## Activities
A: Decide whether each statement agrees with the blog post on Talk of Alaska, answering yes or no and quoting the words of the post that settle it: (i) Steve Heimel hosted the show. (ii) Aaron Selbig did not phone in. (iii) Phil Munger's new blog is called Progressive Alaska.
B: Quote the blog post on Talk of Alaska word for word from "Here's Phil Munger" to "the show here.".

## Exercise passage
Tuesday, November 06, 2007

Talk of Alaska




Here's Phil Munger (on the left) and Steve Heimel, the host of Alaska Public Radio Network's (APRN) Talk of Alaska this morning getting ready for today's discussion on blogging the political trials. I appreciated that Dennis called up and identified himself as the commenter who supported Aaron Selbig's righteous indignation. And Aaron himself called too.

You can listen to the show here.

I'm still trying to figure out the circularity of how all this works in circles - from the trial to the blogs to the radio back to the people who commented on the blogs.


Phil Munger hosted the USA v. Kohring blog, which had a limited life from the beginning and has started a new blog called Progressive Alaska His first post yesterday said, in part:

There are* a growing number of progressive Alaska-based or Alaska-related web sites and weblogs. None seems to be keeping up with this site expansion in a comprehensive way.

I think it is vital that opportunities for these sites to be aware of each other, and to develop communication links, grow rapidly between now and the 2008 elections.


He has this bloglinked there and in the greater scheme of things, I guess it fits into the broad category. But I'm more interested in promoting authentic dialog that doesn't start with the answer, but with the questions. I'd rather see smart, genuine, cooperative politicians of a variety of viewpoints who are working for the public interest, than politicians whose only goal is to win for their side.

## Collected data
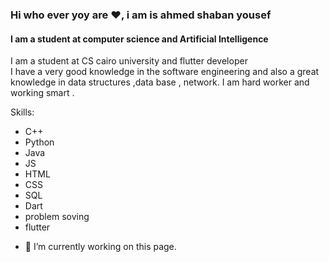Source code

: ### Hi who ever yoy are ❤, i am is ahmed shaban yousef
#### I am a student at computer science and Artificial Intelligence  
I am a student at CS cairo university and flutter developer  
I have a very good knowledge in the software engineering and also a great knowledge in data structures ,data base , network.
I am hard worker and working smart .


Skills: 
* C++
* Python
* Java
* JS
* HTML
* CSS
* SQL
* Dart
* problem soving
* flutter


- 🔭 I’m currently working on this page.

## Answers per task
A:
(i) Yes: "Steve Heimel, the host of Alaska Public Radio Network's (APRN) Talk of Alaska"
(ii) No: "And Aaron himself called too."
(iii) Yes: "has started a new blog called Progressive Alaska"

B:
Here's Phil Munger (on the left) and Steve Heimel, the host of Alaska Public Radio Network's (APRN) Talk of Alaska this morning getting ready for today's discussion on blogging the political trials. I appreciated that Dennis called up and identified himself as the commenter who supported Aaron Selbig's righteous indignation. And Aaron himself called too.

You can listen to the show here.